▶ **Exercise aim**
Skip the pictures. Retype exactly, and only, the lines between the line holding "book stack: none" and the last line below, inclusive.

▶ **Provided data**
+ + + + + + +
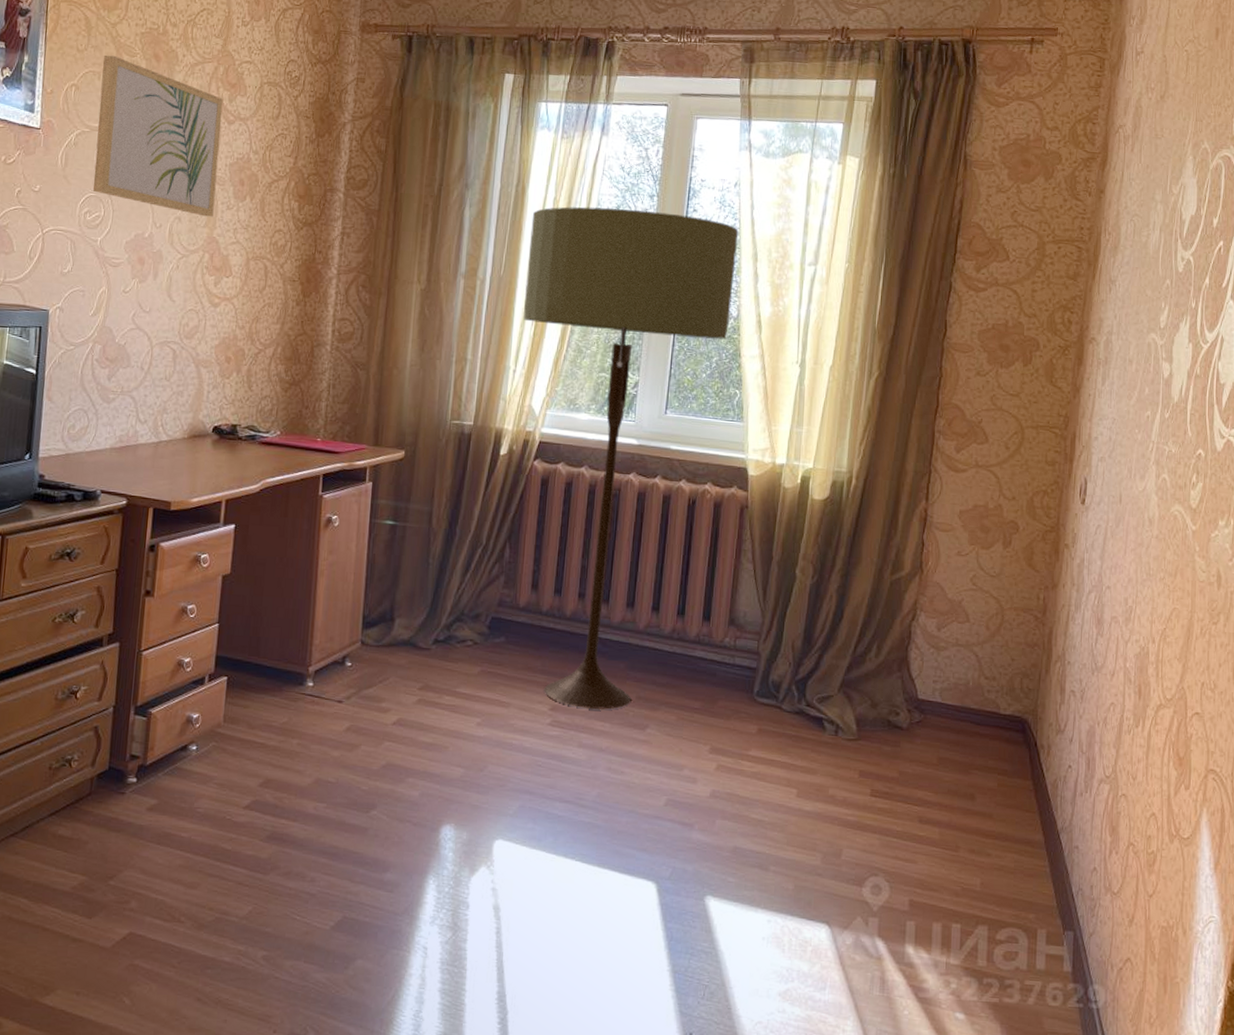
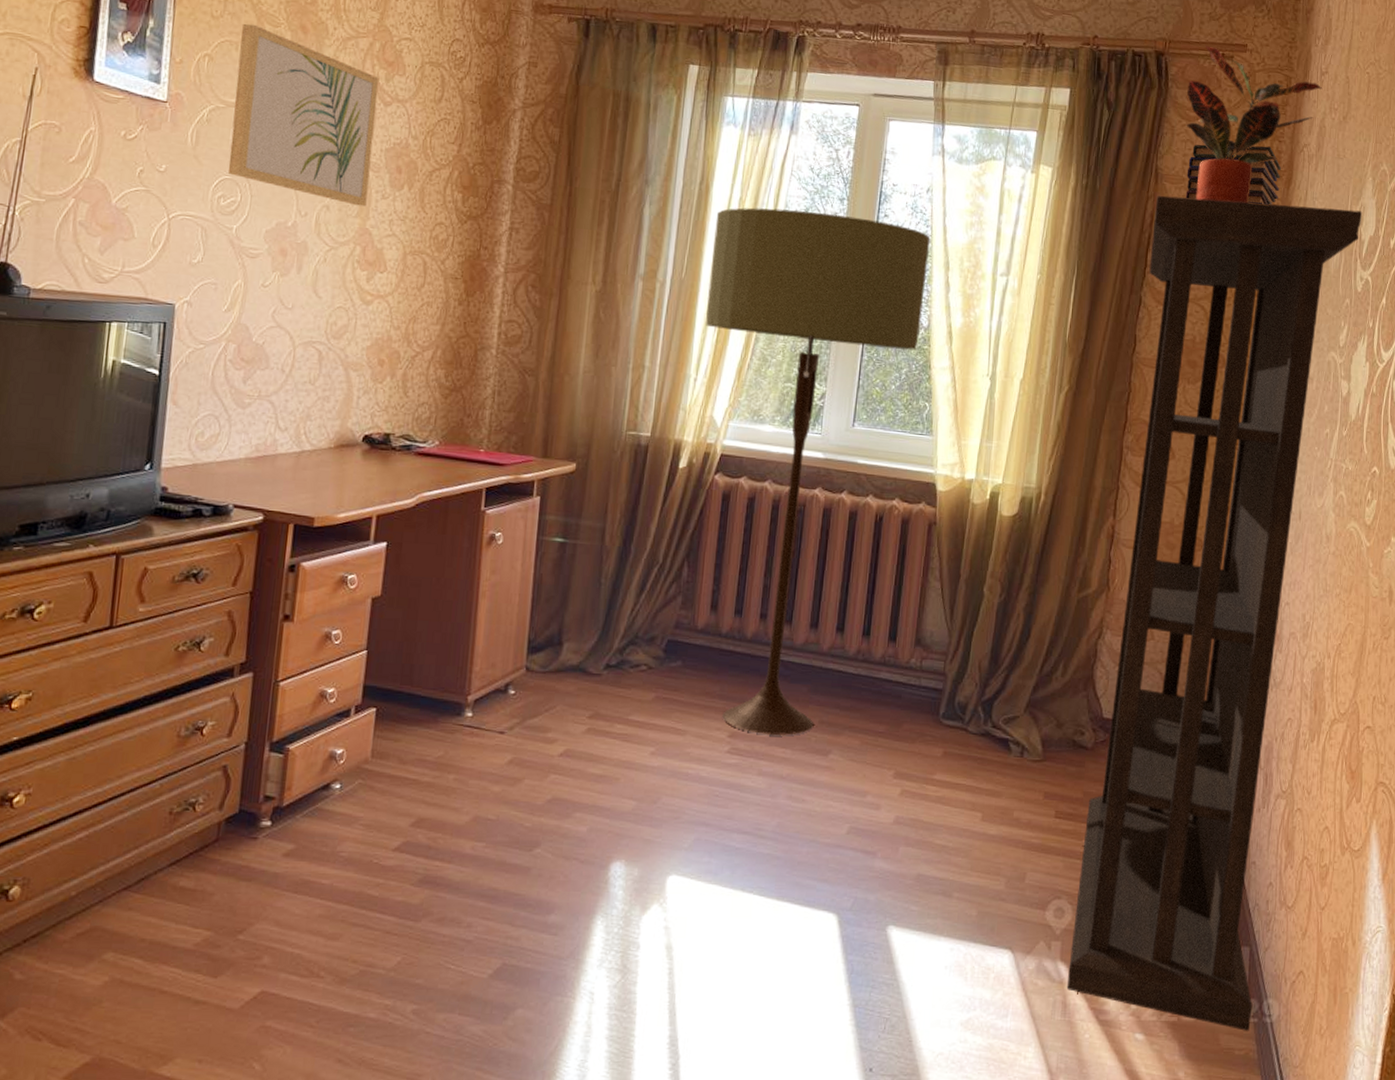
bookcase: none [884,181,1183,1016] -> present [1066,195,1363,1031]
potted plant: none [995,31,1139,187] -> present [1186,45,1323,204]
book stack: none [995,128,1096,188] -> present [1185,144,1282,205]

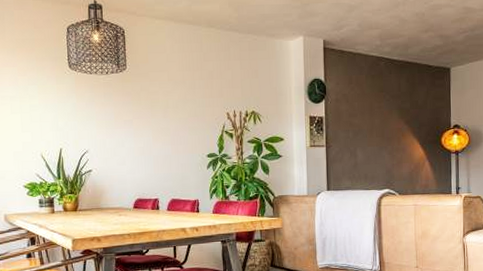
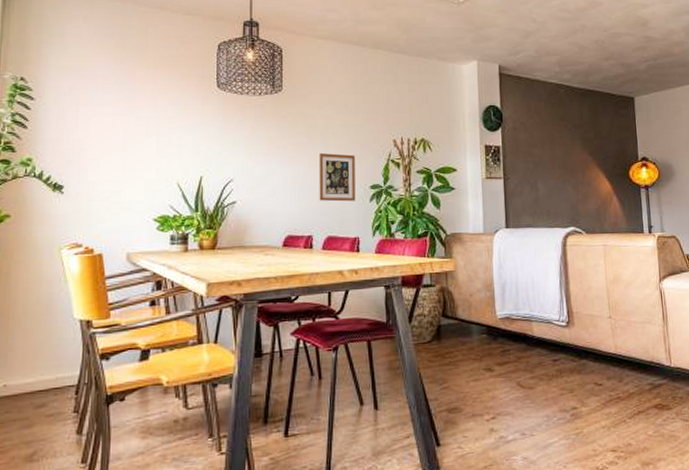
picture frame: none [161,126,195,169] -> present [318,153,356,202]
+ + + + + + +
▶ **Answer box**
book stack: none [995,128,1096,188] -> present [1185,144,1282,205]

picture frame: none [161,126,195,169] -> present [318,153,356,202]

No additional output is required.